__Text extract__.
○ ○ ○ ○

Home Course Concepts About

Bootstrap analysis of helmet safety data

This notebook is an element of the risk-engineering.org courseware. It can be distributed under the terms of the Creative Commons Attribution-ShareAlike licence.

Author: Eric Marsden eric.marsden@risk-engineering.org.


This notebook contains an short case study using Python and SciPy to analyze some online data on the safety performance of different helmet technologies. It includes regression analysis to estimate the impact of technology on performance, and bootstrap resampling to obtain an estimate despite a small sample size. See the associated course materials for background information and to download this content as a Jupyter notebook.

In [1]:
import numpy
import scipy.stats
import pandas
import matplotlib.pyplot as plt
plt.style.use("bmh")
%config InlineBackend.figure_formats=["svg"]

Acknowledgement. This notebook is heavily inspired by a blog post by Daniel Phadley where the analysis is undertaken in R.

We are going to analyze test data produced by researchers at Virginia Tech (a public university in the US state of Virginia). The researchers run impact tests on a range of helmets and assess the likelihood of sustaining a concussion from different types of impacts. From this, they attribute a performance score. This type of testing, and of course publication of the results to help consumers make an informed choice, is very important to encourage manufacturers to improve the safety performance of their products; congratulations to the Virginia Tech researchers.

Their data is published on a web page, but isn’t available in a convenient format that we can use directly from Python, such as CSV or JSON. We’re going to have to “scrape” the data from the web page, which means download the web page content and use some simple parsing techniques to extract the data. This is a fairly common activity for data analysts, because quite often people who generate interesting data don’t think of, or sometimes don’t want to, make it available as a dataset.

Note: this notebook was updated in April 2022 because the content of the web page was changed, so the scraping code had to be updated. A frequent and annoying problem when web scraping...

Scraping data from web page

Techniques for scraping data from the web are fairly well documented online. They require a little technical knowledge of HTML parsing and a little Python text processing.

In [2]:
import requests
import re
import io

page = requests.get("https://helmet.beam.vt.edu/js/bicycleData.js")
js = page.content
if not js.startswith(b"var bicycleDataRaw ="):
    raise RuntimeError("HTML has changed, need to update the parser!")

○ ○ ○ ○

__Supplied entries__.
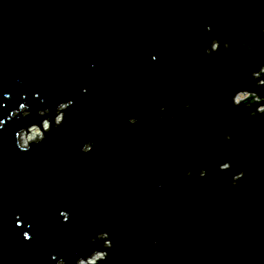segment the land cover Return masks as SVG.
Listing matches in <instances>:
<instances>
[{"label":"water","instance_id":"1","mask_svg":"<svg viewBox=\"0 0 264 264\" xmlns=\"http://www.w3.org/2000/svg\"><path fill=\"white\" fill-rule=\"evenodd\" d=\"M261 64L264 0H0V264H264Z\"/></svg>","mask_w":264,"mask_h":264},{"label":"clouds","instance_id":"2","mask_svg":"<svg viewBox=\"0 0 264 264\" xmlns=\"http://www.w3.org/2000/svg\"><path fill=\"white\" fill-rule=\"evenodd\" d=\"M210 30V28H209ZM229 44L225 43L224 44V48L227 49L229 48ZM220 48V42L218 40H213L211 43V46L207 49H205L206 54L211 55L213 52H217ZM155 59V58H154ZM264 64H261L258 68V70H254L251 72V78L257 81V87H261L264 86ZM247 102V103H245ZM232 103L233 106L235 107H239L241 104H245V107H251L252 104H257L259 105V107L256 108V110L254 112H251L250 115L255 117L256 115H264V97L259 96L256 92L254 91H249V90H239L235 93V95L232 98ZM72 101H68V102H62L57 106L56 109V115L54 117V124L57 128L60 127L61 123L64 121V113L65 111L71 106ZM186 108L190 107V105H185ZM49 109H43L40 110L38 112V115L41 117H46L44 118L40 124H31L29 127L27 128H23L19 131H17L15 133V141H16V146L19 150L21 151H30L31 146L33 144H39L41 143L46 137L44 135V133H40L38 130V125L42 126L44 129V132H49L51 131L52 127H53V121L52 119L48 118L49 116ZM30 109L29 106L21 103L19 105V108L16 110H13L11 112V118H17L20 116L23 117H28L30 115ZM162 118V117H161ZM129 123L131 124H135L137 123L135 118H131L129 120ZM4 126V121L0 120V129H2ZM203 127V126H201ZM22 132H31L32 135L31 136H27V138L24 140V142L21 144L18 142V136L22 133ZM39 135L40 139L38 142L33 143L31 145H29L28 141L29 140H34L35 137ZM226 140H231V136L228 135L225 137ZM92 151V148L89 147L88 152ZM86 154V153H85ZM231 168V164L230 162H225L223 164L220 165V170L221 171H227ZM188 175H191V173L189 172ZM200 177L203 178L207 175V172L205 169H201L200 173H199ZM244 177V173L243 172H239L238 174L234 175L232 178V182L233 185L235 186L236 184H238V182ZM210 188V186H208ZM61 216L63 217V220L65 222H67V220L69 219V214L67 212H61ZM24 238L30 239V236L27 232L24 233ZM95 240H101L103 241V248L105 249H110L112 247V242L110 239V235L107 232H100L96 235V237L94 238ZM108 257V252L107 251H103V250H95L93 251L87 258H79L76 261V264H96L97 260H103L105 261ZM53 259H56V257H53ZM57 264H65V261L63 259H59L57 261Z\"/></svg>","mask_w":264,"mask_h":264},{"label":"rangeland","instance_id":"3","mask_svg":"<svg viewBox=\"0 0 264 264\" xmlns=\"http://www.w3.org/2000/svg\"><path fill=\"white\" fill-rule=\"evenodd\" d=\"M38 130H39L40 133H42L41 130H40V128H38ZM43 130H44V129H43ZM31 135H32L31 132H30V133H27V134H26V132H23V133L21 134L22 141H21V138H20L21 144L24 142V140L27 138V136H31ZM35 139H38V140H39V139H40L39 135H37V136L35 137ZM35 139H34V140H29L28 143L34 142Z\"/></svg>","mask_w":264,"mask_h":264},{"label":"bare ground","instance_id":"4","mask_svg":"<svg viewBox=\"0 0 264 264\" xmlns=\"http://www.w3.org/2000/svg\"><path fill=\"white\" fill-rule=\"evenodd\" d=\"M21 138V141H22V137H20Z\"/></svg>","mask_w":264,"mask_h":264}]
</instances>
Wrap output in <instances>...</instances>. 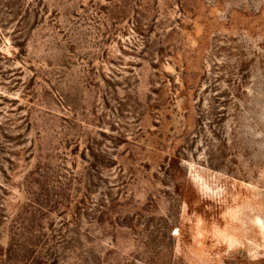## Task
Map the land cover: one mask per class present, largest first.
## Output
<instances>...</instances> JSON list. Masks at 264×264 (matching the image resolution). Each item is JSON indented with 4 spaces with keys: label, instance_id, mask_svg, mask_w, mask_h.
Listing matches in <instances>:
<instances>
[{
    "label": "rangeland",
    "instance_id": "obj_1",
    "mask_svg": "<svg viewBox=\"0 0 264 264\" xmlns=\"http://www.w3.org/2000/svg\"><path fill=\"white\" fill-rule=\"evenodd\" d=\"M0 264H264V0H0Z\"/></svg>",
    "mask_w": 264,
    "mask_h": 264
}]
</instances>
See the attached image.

○ ○ ○ ○

__Challenges__.
[1] From the helmet safety notebook, copy the passage from "Their data is" up to and including "when web scraping...".
[2] Summarize the helmet safety notebook in two sentences.
[3] Using the helmet safety notebook, answer these questions:
(a) Whose blog post inspired the notebook, and in what language was that analysis done?
(b) What technique does the notebook use to obtain an estimate despite a small sample size?
(c) In which month and year was the notebook updated?

__Completed exercise__.
[1]
Their data is published on a web page, but isn’t available in a convenient format that we can use directly from Python, such as CSV or JSON. We’re going to have to “scrape” the data from the web page, which means download the web page content and use some simple parsing techniques to extract the data. This is a fairly common activity for data analysts, because quite often people who generate interesting data don’t think of, or sometimes don’t want to, make it available as a dataset.

Note: this notebook was updated in April 2022 because the content of the web page was changed, so the scraping code had to be updated. A frequent and annoying problem when web scraping...

[2] The notebook is a short case study that uses Python and SciPy to analyze Virginia Tech's impact test data on helmet safety performance, applying regression analysis and bootstrap resampling despite a small sample size. Because the researchers publish the data on a web page and not in a convenient format such as CSV or JSON, it has to be scraped from that page, and the scraping code was updated in April 2022 after the page content changed.

[3]
(a) Daniel Phadley; the analysis was done in R.
(b) Bootstrap resampling.
(c) April 2022.